Desde luego que el futuro competitivo del continente no es independiente de esta cuestión: mientras Estados Unidos despliega un proteccionismo tecnológico con la Chips Act (con más de 52 mil millones de dólares para dominar la fabricación de semiconductores) y China subsidia a sus campeones nacionales, la UE lucha por encontrar una voz unificada. El 25% de los escaños en el próximo Parlamento Europeo podrían ser ocupados por partidos euroescépticos, y gobiernos como el de Hungría o Eslovaquia desafían abiertamente a la propia razón de ser de la Unión.

» DATOS PROPORCIONADOS
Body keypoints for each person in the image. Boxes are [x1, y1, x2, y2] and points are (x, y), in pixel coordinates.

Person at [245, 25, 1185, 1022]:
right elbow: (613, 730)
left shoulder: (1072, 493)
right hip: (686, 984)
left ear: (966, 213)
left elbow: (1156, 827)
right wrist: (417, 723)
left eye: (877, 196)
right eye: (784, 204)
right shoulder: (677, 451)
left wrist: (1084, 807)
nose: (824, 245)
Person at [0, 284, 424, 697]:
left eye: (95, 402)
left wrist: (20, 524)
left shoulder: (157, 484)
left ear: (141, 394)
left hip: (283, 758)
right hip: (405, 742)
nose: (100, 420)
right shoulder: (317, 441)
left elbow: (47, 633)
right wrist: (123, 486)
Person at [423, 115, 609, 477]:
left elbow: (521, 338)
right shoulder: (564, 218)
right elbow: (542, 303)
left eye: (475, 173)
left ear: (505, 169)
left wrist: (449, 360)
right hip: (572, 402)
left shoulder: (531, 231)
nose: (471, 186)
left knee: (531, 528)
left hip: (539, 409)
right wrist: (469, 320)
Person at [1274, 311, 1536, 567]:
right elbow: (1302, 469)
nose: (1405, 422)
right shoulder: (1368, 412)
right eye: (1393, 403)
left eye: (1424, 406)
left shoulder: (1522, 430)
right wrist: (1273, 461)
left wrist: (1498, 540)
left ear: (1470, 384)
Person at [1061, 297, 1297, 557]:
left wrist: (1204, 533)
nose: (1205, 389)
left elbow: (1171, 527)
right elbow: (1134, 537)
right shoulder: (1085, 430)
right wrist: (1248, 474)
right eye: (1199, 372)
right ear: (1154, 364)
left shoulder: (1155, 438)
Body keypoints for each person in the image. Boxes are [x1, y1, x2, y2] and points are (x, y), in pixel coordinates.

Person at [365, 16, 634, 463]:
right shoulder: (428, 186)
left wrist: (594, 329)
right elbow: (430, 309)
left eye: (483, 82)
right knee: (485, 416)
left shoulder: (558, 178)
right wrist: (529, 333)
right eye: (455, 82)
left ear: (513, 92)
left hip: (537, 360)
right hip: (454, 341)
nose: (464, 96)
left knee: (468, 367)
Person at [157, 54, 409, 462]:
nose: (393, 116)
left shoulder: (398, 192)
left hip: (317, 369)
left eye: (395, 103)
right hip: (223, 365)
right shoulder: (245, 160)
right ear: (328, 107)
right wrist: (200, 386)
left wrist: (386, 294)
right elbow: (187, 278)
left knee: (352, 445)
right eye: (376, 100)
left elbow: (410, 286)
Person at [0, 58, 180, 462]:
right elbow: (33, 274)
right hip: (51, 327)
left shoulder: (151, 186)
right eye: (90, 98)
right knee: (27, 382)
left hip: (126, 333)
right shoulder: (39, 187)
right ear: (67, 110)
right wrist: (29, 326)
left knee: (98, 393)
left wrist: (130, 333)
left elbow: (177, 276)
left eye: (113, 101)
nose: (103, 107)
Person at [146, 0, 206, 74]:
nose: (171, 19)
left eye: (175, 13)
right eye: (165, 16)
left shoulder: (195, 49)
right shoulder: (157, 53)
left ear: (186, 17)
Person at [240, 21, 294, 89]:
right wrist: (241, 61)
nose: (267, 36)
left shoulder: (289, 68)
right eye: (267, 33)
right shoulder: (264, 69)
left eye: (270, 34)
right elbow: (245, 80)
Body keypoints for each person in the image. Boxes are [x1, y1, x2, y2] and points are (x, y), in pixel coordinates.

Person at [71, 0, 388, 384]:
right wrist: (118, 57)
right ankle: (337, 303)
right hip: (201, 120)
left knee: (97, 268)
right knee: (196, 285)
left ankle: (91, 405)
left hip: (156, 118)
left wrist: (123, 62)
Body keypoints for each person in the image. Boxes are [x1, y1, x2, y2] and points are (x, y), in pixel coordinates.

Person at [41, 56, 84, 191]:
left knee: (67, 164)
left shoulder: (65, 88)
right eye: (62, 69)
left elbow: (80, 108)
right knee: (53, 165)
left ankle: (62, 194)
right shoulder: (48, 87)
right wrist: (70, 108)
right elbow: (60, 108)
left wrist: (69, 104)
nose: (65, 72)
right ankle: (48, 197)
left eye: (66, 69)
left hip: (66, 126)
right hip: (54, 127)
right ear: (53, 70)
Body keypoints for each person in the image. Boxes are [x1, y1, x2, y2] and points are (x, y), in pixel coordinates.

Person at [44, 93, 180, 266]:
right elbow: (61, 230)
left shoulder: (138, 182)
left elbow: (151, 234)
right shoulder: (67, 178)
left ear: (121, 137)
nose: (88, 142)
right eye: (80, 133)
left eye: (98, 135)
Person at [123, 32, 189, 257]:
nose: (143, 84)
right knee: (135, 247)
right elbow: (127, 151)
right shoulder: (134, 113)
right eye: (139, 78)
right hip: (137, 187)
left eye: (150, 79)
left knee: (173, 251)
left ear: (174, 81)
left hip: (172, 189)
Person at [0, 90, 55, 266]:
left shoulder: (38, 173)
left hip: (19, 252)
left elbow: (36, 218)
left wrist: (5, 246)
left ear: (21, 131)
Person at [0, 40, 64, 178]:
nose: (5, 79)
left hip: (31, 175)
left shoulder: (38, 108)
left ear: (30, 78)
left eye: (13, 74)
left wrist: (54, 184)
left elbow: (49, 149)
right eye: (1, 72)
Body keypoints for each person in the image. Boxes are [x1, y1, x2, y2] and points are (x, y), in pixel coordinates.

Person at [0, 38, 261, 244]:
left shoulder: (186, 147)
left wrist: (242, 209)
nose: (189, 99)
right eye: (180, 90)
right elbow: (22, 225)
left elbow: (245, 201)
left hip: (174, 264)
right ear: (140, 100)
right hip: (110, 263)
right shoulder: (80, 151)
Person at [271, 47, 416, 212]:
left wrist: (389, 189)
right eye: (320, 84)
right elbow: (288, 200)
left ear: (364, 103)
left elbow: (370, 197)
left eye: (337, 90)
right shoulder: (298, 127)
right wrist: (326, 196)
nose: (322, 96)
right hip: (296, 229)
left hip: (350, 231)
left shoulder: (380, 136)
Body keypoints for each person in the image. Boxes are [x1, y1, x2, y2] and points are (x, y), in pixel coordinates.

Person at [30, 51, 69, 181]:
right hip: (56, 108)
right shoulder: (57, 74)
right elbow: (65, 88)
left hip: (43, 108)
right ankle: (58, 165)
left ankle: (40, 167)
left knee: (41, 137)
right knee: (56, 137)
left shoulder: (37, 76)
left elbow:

» ACCIONES A REALIZAR
a) Enumere todos los países que se nombran en el pasaje proporcionado.
b) Transcriba del pasaje proporcionado el tramo que comienza en las palabras "Desde luego que" y concluye después de "de la Unión.".

» RESPUESTAS POR TAREA
a) Estados Unidos, China, Hungría, Eslovaquia

b)
Desde luego que el futuro competitivo del continente no es independiente de esta cuestión: mientras Estados Unidos despliega un proteccionismo tecnológico con la Chips Act (con más de 52 mil millones de dólares para dominar la fabricación de semiconductores) y China subsidia a sus campeones nacionales, la UE lucha por encontrar una voz unificada. El 25% de los escaños en el próximo Parlamento Europeo podrían ser ocupados por partidos euroescépticos, y gobiernos como el de Hungría o Eslovaquia desafían abiertamente a la propia razón de ser de la Unión.